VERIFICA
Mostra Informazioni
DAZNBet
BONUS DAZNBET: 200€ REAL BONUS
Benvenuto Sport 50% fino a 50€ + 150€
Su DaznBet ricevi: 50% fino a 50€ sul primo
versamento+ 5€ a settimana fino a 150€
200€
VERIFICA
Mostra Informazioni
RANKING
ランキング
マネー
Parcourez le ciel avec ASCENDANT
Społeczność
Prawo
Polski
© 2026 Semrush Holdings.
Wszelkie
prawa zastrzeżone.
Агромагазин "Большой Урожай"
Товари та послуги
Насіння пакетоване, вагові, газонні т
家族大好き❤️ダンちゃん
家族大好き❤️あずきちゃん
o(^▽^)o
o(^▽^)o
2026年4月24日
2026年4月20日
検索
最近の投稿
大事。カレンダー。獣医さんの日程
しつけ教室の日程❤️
* * *
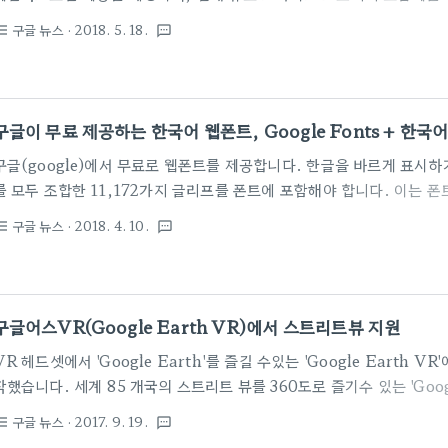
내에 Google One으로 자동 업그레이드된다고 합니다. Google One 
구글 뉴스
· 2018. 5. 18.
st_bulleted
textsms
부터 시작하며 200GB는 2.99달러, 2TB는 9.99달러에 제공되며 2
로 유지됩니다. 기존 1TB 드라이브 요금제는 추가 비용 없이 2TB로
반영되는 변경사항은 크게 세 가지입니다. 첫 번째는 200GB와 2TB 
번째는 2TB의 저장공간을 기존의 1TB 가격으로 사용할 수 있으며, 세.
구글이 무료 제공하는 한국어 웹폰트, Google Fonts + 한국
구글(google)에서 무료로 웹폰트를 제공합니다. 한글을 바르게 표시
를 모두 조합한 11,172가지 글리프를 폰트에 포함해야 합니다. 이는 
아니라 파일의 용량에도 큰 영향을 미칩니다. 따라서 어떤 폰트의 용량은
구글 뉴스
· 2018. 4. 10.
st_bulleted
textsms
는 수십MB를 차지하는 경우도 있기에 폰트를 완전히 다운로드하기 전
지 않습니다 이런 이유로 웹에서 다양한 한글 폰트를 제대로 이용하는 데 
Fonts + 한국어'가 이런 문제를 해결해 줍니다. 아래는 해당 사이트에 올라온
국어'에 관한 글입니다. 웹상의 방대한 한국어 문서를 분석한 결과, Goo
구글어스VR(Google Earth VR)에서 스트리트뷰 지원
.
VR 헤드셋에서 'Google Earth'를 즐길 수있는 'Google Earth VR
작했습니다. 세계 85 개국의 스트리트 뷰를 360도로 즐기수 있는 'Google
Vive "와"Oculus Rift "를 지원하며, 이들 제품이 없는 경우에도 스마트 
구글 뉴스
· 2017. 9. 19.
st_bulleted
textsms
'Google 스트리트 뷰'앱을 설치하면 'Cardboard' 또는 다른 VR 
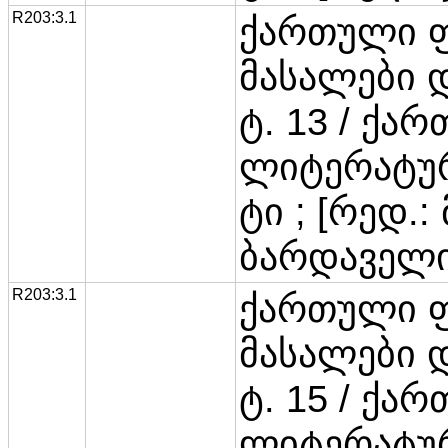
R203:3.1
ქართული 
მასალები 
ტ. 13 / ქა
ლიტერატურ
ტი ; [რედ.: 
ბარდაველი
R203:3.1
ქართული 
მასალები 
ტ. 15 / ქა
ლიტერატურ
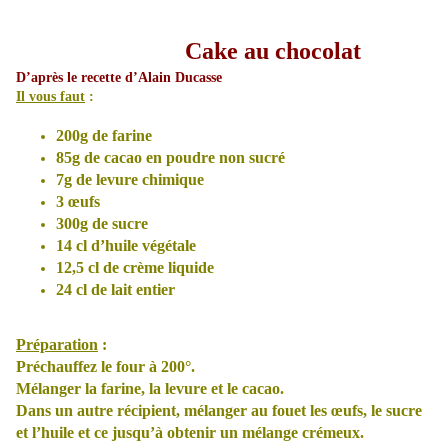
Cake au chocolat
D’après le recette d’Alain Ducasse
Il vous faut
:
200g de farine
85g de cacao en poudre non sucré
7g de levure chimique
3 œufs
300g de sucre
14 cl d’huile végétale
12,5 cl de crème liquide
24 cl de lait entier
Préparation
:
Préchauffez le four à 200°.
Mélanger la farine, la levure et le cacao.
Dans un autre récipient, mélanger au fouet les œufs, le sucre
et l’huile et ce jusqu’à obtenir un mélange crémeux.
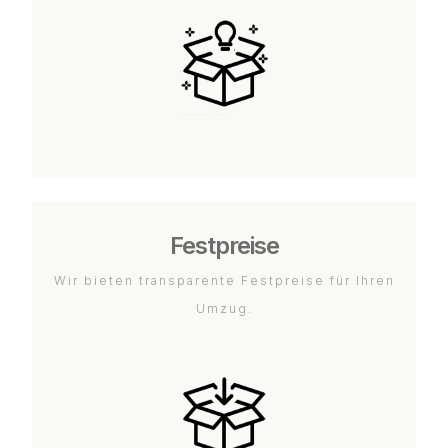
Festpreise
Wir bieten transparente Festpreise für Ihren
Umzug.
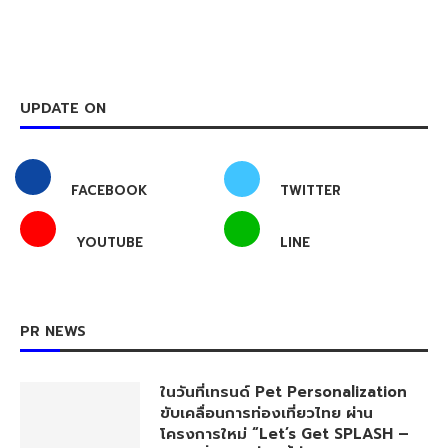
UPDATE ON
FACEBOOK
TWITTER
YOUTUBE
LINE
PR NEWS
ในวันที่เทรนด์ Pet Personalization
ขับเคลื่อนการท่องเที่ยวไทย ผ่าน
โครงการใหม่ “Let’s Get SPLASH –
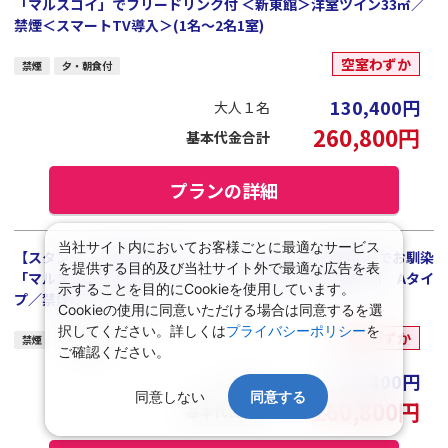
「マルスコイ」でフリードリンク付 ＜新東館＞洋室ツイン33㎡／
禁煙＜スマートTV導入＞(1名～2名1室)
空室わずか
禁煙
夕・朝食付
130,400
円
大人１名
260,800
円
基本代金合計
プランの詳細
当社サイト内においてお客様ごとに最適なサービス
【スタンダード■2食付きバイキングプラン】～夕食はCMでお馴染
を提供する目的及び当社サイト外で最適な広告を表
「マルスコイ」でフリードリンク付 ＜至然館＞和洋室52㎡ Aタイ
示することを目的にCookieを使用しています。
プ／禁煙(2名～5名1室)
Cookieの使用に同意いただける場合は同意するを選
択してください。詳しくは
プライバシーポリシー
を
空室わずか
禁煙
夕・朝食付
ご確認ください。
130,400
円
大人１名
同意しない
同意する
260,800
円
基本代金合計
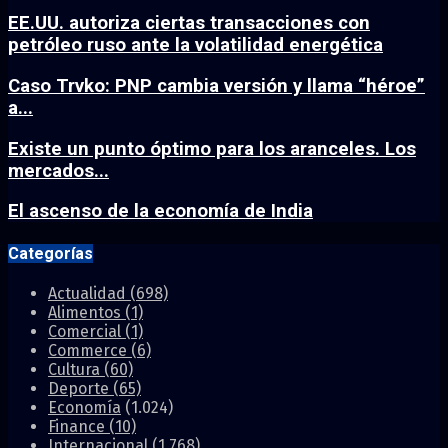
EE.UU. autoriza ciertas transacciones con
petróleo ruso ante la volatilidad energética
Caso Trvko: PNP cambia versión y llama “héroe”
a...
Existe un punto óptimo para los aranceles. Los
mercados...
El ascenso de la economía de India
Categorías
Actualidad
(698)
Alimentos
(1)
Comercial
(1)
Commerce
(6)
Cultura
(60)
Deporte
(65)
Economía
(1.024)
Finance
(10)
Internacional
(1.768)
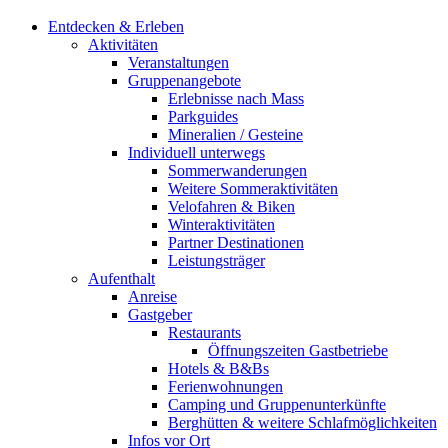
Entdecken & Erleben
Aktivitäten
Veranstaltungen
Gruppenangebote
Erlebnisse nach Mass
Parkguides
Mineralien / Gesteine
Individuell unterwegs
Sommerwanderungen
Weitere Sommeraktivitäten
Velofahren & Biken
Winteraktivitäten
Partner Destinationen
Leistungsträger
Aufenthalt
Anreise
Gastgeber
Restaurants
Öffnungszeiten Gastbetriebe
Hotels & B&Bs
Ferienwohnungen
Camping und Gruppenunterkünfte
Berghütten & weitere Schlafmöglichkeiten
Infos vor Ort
==
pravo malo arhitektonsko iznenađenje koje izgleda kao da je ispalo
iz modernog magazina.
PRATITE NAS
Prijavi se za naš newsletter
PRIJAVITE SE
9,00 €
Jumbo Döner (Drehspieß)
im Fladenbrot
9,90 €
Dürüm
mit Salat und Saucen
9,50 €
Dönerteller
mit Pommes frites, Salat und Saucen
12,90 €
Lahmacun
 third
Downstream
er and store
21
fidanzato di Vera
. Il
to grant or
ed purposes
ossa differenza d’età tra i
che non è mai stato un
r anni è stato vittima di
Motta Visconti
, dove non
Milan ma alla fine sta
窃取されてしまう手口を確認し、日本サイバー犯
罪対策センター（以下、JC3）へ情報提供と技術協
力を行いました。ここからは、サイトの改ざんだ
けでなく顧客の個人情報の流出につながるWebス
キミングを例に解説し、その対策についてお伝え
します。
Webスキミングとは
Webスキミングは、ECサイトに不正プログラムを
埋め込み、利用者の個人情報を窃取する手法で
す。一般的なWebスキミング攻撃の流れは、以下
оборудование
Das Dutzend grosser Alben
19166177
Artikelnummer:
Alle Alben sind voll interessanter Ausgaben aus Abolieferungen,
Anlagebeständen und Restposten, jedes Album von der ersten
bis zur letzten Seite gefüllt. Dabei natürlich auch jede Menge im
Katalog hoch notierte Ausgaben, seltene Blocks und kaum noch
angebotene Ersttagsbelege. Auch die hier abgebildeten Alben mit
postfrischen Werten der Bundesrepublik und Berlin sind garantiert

> [Job item]:
Search the data above for lines holding "sucre" and copy each of them.

> [Written solution]:
300g de sucre
Dans un autre récipient, mélanger au fouet les œufs, le sucre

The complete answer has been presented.